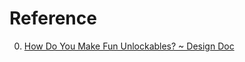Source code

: # Reference

0. [How Do You Make Fun Unlockables? ~ Design Doc](https://www.youtube.com/watch?v=R8EyVhHRjqc)

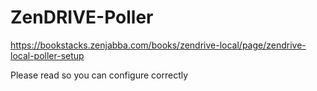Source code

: # ZenDRIVE-Poller

https://bookstacks.zenjabba.com/books/zendrive-local/page/zendrive-local-poller-setup

Please read so you can configure correctly
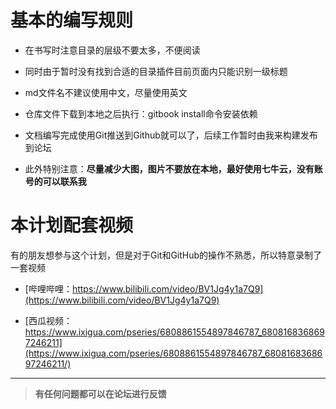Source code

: # 基本的编写规则


- 在书写时注意目录的层级不要太多，不便阅读

- 同时由于暂时没有找到合适的目录插件目前页面内只能识别一级标题

- md文件名不建议使用中文，尽量使用英文 

- 仓库文件下载到本地之后执行：gitbook install命令安装依赖

- 文档编写完成使用Git推送到Github就可以了，后续工作暂时由我来构建发布到论坛

- 此外特别注意：**尽量减少大图，图片不要放在本地，最好使用七牛云，没有账号的可以联系我**



# 本计划配套视频

有的朋友想参与这个计划，但是对于Git和GitHub的操作不熟悉，所以特意录制了一套视频

- [哔哩哔哩：https://www.bilibili.com/video/BV1Jg4y1a7Q9](https://www.bilibili.com/video/BV1Jg4y1a7Q9)

- [西瓜视频：https://www.ixigua.com/pseries/6808861554897846787_6808168368697246211](https://www.ixigua.com/pseries/6808861554897846787_6808168368697246211/)

---

> **有任何问题都可以在论坛进行反馈**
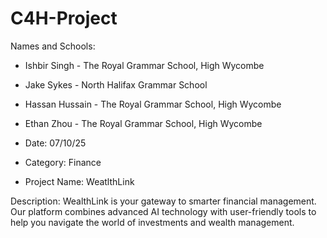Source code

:# C4H-Project

Names and Schools: 
- Ishbir Singh - The Royal Grammar School, High Wycombe
- Jake Sykes - North Halifax Grammar School
- Hassan Hussain - The Royal Grammar School, High Wycombe
- Ethan Zhou - The Royal Grammar School, High Wycombe

- Date: 07/10/25
- Category: Finance
- Project Name: WeatlthLink


Description: WealthLink is your gateway to smarter financial management. Our platform combines advanced AI technology with user-friendly tools to help you navigate the world of investments and wealth management.

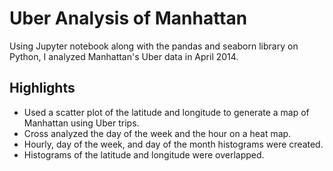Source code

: # Uber Analysis of Manhattan

Using Jupyter notebook along with the pandas and seaborn library on Python, I analyzed Manhattan's Uber data in April 2014.

## Highlights
- Used a scatter plot of the latitude and longitude to generate a map of Manhattan using Uber trips.
- Cross analyzed the day of the week and the hour on a heat map.
- Hourly, day of the week, and day of the month histograms were created.
- Histograms of the latitude and longitude were overlapped.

**PROBLEM**
Count the lines in the material above that contain the string "Project". Reply with the number alone.

**RESULT**
2